Bert A. Nachman (Jacobs, Nachman, Murchison & Beale, on brief), for defendant in error.

Compton. J.,

delivered the opinion of the court.

The controlling question in this personal injury action is whether a pedestrian who, while traversing a city street, enters an intersection crosswalk when the traffic light facing him is red has the right of way over a vehicle turning at the intersection.

The pedestrian, plaintiff-appellee Darion J. Nunn, sued defendant-appellant Jasper H. Floyd claiming damages as the result of an accident occurring at about 11:00 p.m. on December 13, 1973 at the intersection of Huntington Avenue and 37th Street in Newport News. In addition to a grounds of defense, Floyd filed a third-party motion for judgment against Robert Wagonfeld contending Wagonfeld’s negligence was the sole proximate cause of plaintiff’s injuries. The trial court sustained Wagonfeld’s demurrer to the third-party complaint. Plaintiff subsequently obtained a jury verdict against Floyd for $15,000, upon which the court below entered judgment on October 22, 1975, and from which we granted a limited writ of error.

*835Huntington Avenue was one-way south with three traffic lanes and a parking lane adjacent to the western curb. 37th Street, also one-way and intersecting Huntington at right angles, had two westbound traffic lanes and a parking lane adjacent to its southern curb. Conventional traffic lights regulated this intersection and faced north, south, east and west.

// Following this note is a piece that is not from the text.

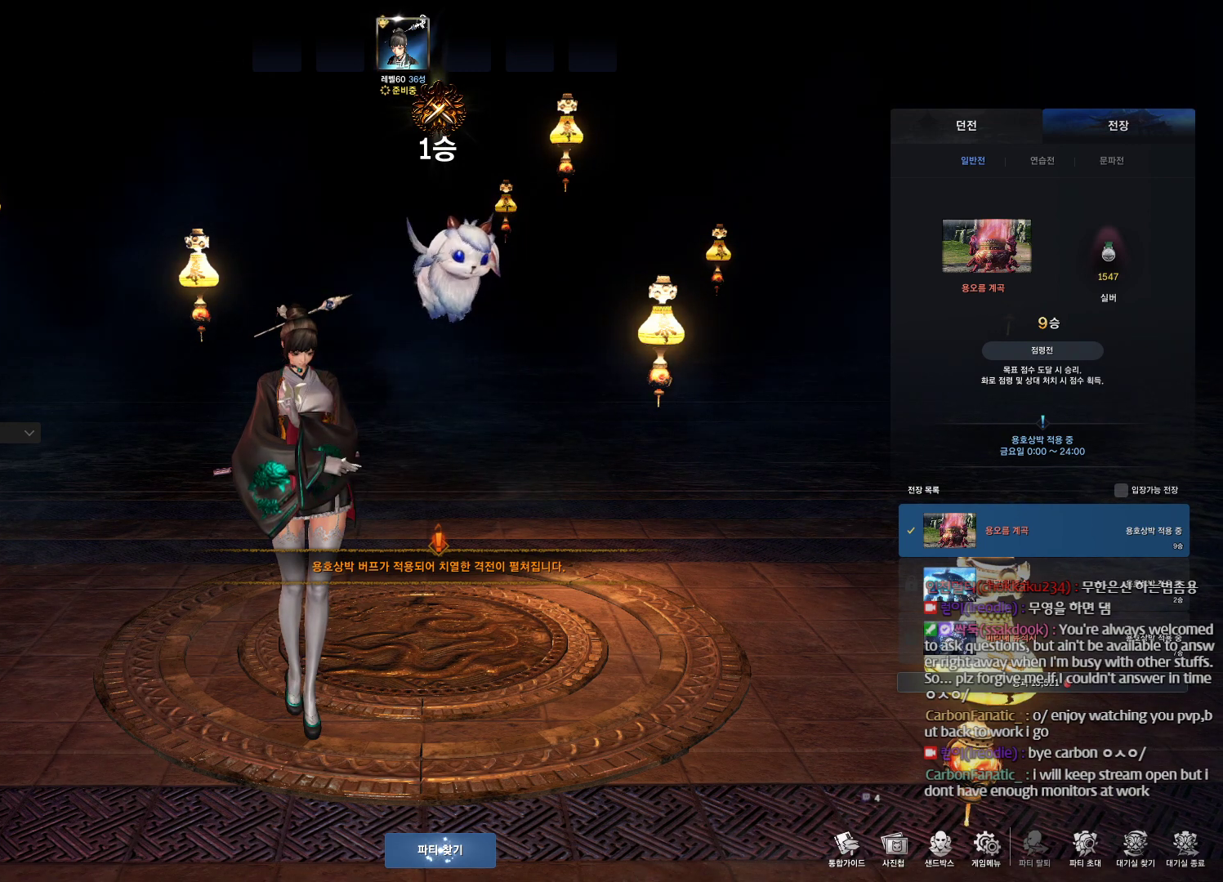
{"keys": [], "mouse": [], "events": []}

Plaintiff approached the intersection walking east on the sidewalk along the south side of 37th Street. As he prepared to step from the southwest corner to proceed across Huntington in the crosswalk to the southeast corner, he was faced with a red traffic light, which at the time was green for traffic heading south on Huntington. Plaintiff looked to his left and saw no traffic moving south on Huntington toward the intersection. He proceeded into the crosswalk and toward the southeast corner. As he was crossing, he saw defendant’s vehicle, moving west on 37th Street in the left travel lane, pull to the intersection and stop. Plaintiff continued across the street, still in the crosswalk. He testified that when he was five to six feet from the east curb of Huntington Avenue he heard the traffic light “click”, indicating a change of signal, at which time defendant made “a quick left turn”, and struck him in the crosswalk.

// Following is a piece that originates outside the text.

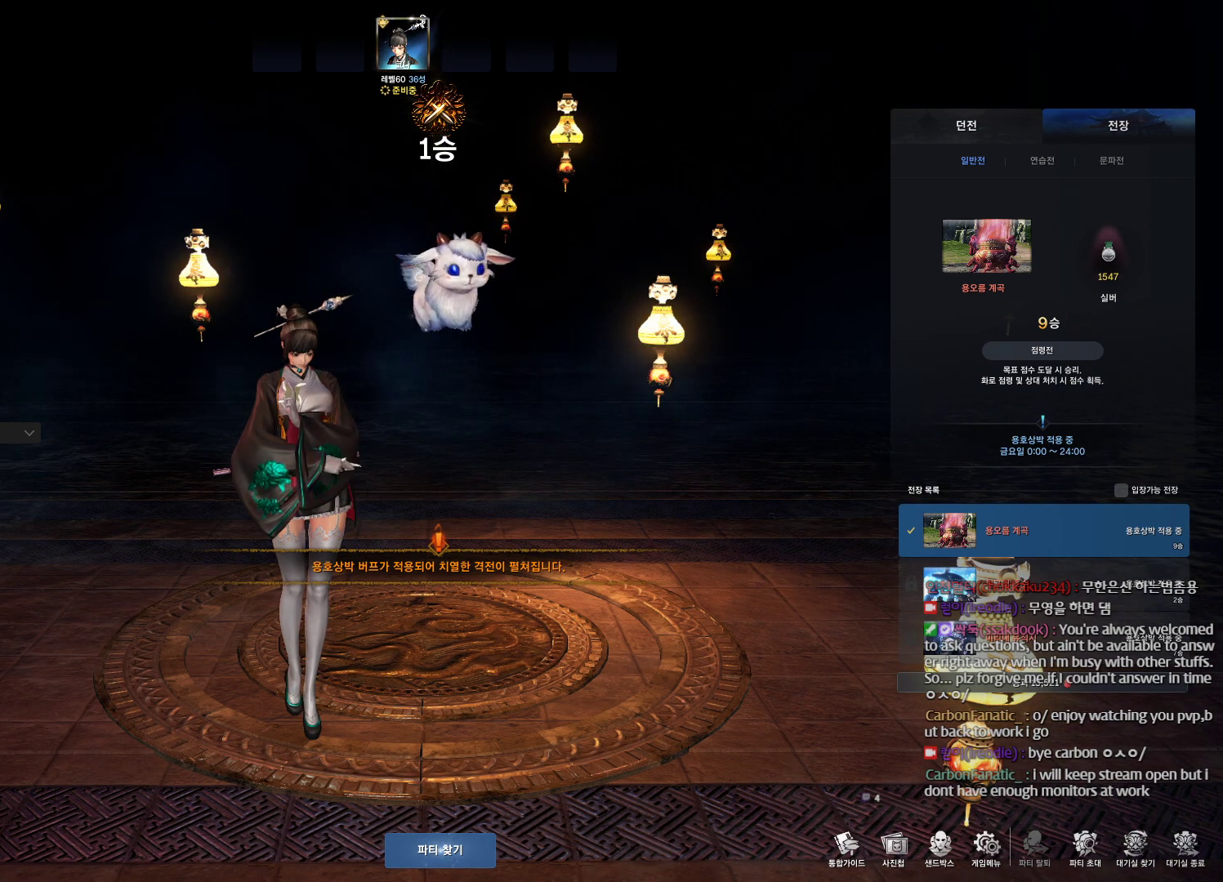
{"keys": [], "mouse": [], "events": []}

Floyd’s evidence showed that as he was driving his vehicle in the rain west on 37th Street, he stopped in the left-hand westbound lane at the intersection in obedience to the red traffic light facing him. The vehicle windows were “foggy” and defendant was operating his windshield wipers. When the light changed to green, defendant proceeded to make a left turn to travel south on Huntington Avenue, at which time he saw plaintiff, for the first time, in front of his car. Defendant testified he “jammed on” his brakes and stopped about six inches from plaintiff. Then, according to Floyd, Wagonfeld struck defendant’s vehicle from the rear knocking it into plaintiff. Wagonfeld, who had been stopped on 37th Street directly behind, defendant and who was also turning left, admitted “tapping” the rear of Floyd’s stopped vehicle but denied the blow moved defendant’s car forward into the plaintiff.

Defendant assigned error to the action of the trial court in sustaining Wagonfeld’s demurrer to the third-party motion for judgment. But Wagonfeld was not made a party to this appeal. Defendant’s notice of appeal is directed only to the plaintiff and the petition for appeal only lists plaintiff as an appellee. See *836Rule B:22. Hence, we do not consider the correctness of the lower court’s action on the demurrer.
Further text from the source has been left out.